(Records excerpted from a collection)
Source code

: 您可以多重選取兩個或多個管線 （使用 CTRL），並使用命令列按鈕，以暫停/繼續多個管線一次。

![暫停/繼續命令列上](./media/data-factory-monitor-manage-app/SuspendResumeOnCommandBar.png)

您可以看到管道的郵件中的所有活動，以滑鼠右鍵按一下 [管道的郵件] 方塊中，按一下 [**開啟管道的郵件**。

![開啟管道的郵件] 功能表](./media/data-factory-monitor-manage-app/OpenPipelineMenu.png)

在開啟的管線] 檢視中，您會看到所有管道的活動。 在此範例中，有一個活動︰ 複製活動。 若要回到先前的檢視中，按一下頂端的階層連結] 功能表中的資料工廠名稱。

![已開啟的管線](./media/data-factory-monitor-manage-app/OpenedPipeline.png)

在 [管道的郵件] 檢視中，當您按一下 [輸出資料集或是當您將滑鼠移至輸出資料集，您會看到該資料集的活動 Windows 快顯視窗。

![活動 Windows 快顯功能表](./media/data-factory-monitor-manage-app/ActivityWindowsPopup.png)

__TASK ITEM__
In the records above, find each line with the word "data" and copy it.

__TASK RESPONSE__
![暫停/繼續命令列上](./media/data-factory-monitor-manage-app/SuspendResumeOnCommandBar.png)
![開啟管道的郵件] 功能表](./media/data-factory-monitor-manage-app/OpenPipelineMenu.png)
![已開啟的管線](./media/data-factory-monitor-manage-app/OpenedPipeline.png)
![活動 Windows 快顯功能表](./media/data-factory-monitor-manage-app/ActivityWindowsPopup.png)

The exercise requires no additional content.